Exercise: Begin at the line that has "Apple commence l’expédition" and stop after the line that has "întâmplătoare; ele comunică mesaje subtile". Give those lines again with "Maissaat" switched to "Weizensaat", leave everything else the same, and don't include the pictures.
★ ★ ★ ★
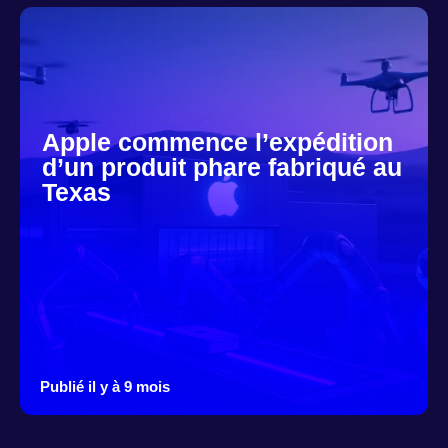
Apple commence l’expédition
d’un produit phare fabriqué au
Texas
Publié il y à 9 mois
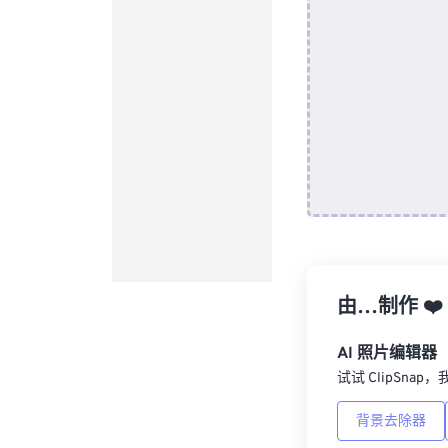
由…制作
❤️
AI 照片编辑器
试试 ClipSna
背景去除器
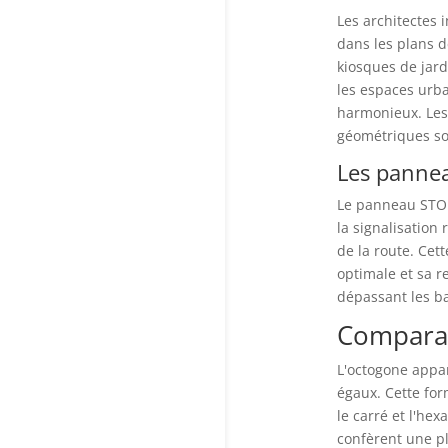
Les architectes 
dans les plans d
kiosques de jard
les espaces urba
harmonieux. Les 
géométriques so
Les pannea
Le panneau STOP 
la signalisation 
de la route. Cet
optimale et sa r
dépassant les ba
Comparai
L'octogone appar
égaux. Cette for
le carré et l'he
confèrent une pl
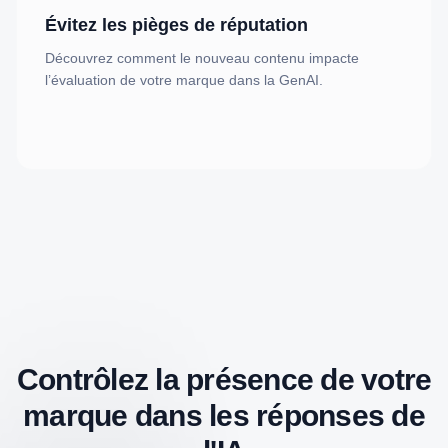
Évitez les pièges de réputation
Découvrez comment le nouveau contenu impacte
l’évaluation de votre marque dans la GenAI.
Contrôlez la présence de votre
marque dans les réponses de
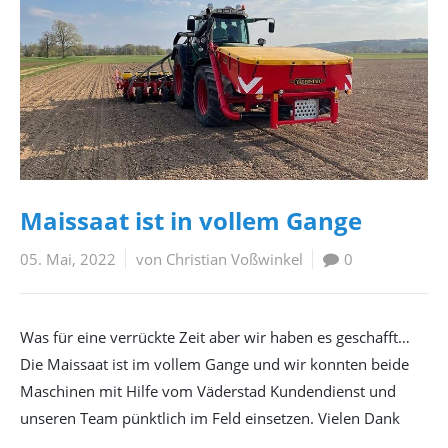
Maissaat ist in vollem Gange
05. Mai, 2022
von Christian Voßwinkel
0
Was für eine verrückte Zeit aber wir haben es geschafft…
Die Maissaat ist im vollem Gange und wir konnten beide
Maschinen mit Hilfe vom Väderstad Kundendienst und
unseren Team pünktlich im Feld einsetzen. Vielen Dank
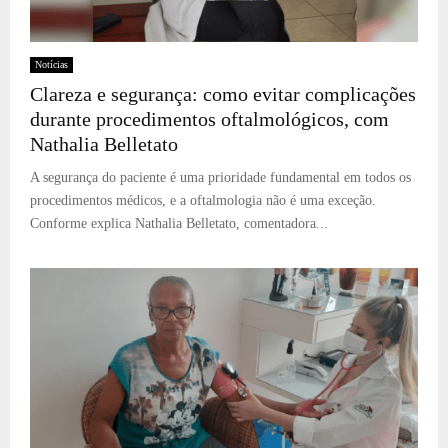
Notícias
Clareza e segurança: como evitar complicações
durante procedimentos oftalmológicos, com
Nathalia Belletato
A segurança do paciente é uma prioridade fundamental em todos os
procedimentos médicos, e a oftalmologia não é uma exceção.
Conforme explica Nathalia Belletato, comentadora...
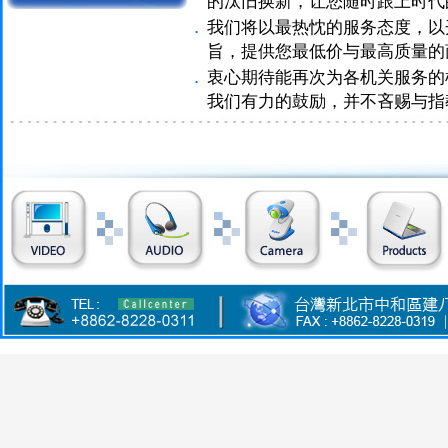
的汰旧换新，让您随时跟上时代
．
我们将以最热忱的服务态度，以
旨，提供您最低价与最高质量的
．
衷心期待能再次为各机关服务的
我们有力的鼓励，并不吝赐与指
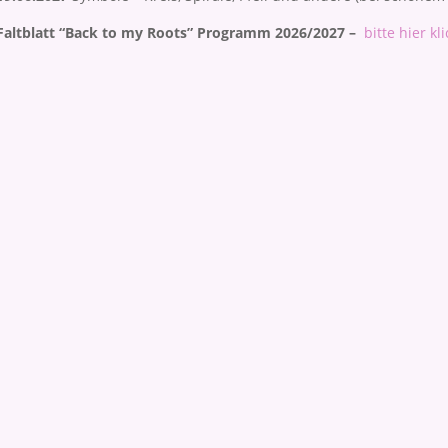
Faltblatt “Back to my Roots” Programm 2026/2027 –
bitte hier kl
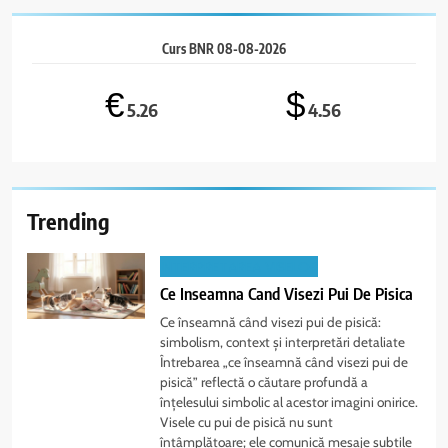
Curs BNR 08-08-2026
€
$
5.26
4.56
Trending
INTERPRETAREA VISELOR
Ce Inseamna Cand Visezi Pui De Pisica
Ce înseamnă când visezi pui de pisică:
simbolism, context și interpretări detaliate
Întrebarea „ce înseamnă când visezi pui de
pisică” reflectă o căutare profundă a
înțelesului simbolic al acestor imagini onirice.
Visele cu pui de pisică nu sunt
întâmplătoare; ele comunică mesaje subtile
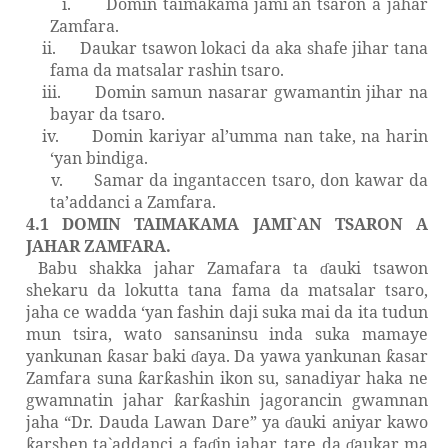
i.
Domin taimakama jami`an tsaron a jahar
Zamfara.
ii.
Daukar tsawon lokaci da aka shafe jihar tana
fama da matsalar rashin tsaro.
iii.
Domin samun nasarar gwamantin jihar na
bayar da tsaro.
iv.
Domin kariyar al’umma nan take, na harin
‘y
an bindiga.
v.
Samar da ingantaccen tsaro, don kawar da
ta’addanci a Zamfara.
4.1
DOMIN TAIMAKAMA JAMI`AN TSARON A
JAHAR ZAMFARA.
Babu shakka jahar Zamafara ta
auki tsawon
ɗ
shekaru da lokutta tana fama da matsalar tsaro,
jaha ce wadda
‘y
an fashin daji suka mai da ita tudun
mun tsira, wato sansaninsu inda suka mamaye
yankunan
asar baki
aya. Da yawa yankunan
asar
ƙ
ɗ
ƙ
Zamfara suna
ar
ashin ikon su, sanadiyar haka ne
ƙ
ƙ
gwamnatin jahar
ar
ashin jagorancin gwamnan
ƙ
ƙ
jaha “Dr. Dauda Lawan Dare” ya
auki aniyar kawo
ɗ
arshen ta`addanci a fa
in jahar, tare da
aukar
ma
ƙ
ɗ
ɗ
★ ★ ★ ★
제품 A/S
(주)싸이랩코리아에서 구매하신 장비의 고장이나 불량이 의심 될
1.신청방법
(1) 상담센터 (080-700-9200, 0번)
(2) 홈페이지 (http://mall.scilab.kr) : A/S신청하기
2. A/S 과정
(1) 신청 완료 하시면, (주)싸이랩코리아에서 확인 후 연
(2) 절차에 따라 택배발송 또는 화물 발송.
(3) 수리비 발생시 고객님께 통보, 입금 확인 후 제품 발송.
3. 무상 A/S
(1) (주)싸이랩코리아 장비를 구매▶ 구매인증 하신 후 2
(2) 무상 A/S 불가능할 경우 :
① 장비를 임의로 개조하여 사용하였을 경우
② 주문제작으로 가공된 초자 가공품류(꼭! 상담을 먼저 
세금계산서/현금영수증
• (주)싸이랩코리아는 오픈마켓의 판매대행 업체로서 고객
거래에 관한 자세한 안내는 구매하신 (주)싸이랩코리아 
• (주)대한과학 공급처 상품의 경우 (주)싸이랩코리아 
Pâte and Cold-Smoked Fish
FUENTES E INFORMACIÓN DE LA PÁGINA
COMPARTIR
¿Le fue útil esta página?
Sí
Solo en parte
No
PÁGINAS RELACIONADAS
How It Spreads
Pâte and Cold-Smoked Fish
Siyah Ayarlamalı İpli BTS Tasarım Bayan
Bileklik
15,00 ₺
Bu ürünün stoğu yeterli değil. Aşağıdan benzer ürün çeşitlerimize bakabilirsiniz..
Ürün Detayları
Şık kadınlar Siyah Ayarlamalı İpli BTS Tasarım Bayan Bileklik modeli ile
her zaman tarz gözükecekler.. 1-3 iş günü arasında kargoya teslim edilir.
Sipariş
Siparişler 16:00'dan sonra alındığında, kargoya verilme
★ ★ ★ ★
Answer area:
Apple commence l’expédition
d’un produit phare fabriqué au
Texas
Publié il y à 9 mois
由…制作
❤️
AI 照片编辑器
试试 ClipSna
背景去除器
Les architectes 
dans les plans d
kiosques de jard
les espaces urba
harmonieux. Les 
géométriques so
Les pannea
Le panneau STOP 
la signalisation 
de la route. Cet
optimale et sa r
dépassant les ba
Comparai
L'octogone appar
égaux. Cette for
le carré et l'he
confèrent une pl
Évitez les pièges de réputation
Découvrez comment le nouveau contenu impacte
l’évaluation de votre marque dans la GenAI.
Contrôlez la présence de votre
marque dans les réponses de
Weizensaat ist in vollem Gange
05. Mai, 2022
von Christian Voßwinkel
0
Was für eine verrückte Zeit aber wir haben es geschafft…
Die Weizensaat ist im vollem Gange und wir konnten beide
Maschinen mit Hilfe vom Väderstad Kundendienst und
unseren Team pünktlich im Feld einsetzen. Vielen Dank
Notícias
Clareza e segurança: como evitar complicações
durante procedimentos oftalmológicos, com
Nathalia Belletato
A segurança do paciente é uma prioridade fundamental em todos os
procedimentos médicos, e a oftalmologia não é uma exceção.
Conforme explica Nathalia Belletato, comentadora...
的汰旧换新，让您随时跟上时代
．
我们将以最热忱的服务态度，以
旨，提供您最低价与最高质量的
．
衷心期待能再次为各机关服务的
我们有力的鼓励，并不吝赐与指
Faltblatt “Back to my Roots” Programm 2026/2027 –
bitte hier kl
Curs BNR 08-08-2026
€
$
5.26
4.56
Trending
INTERPRETAREA VISELOR
Ce Inseamna Cand Visezi Pui De Pisica
Ce înseamnă când visezi pui de pisică:
simbolism, context și interpretări detaliate
Întrebarea „ce înseamnă când visezi pui de
pisică” reflectă o căutare profundă a
înțelesului simbolic al acestor imagini onirice.
Visele cu pui de pisică nu sunt
întâmplătoare; ele comunică mesaje subtile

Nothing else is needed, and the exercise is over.